Exercise directions
State how many lines of the records contain the string "yang", and give no other information.

***

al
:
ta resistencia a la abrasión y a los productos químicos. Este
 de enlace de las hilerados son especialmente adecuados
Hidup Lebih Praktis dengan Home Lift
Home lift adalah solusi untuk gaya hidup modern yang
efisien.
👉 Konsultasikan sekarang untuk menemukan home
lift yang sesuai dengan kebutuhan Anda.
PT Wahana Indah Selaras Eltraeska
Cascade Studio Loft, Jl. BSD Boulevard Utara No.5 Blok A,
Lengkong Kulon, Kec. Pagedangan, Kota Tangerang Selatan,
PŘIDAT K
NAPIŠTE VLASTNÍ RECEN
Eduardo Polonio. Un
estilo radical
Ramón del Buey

***

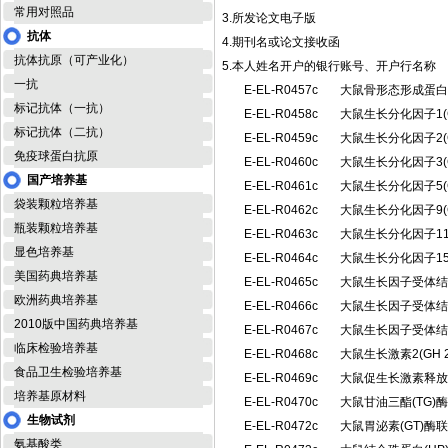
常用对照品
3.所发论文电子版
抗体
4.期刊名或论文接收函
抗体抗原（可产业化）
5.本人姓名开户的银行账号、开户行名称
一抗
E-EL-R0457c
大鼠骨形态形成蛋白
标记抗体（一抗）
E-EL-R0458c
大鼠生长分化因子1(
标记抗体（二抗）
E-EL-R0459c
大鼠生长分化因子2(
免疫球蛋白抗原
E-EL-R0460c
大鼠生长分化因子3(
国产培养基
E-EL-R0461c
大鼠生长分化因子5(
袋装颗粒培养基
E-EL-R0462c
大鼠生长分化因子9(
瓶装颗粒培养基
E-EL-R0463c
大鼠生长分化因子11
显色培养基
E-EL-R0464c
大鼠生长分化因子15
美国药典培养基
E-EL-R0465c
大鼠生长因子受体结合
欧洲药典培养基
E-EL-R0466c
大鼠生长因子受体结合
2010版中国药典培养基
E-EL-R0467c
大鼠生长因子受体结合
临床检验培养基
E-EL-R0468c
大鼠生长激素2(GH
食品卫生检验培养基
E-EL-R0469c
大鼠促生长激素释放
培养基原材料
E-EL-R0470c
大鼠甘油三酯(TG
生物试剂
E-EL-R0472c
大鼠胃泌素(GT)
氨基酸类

***

Task result
2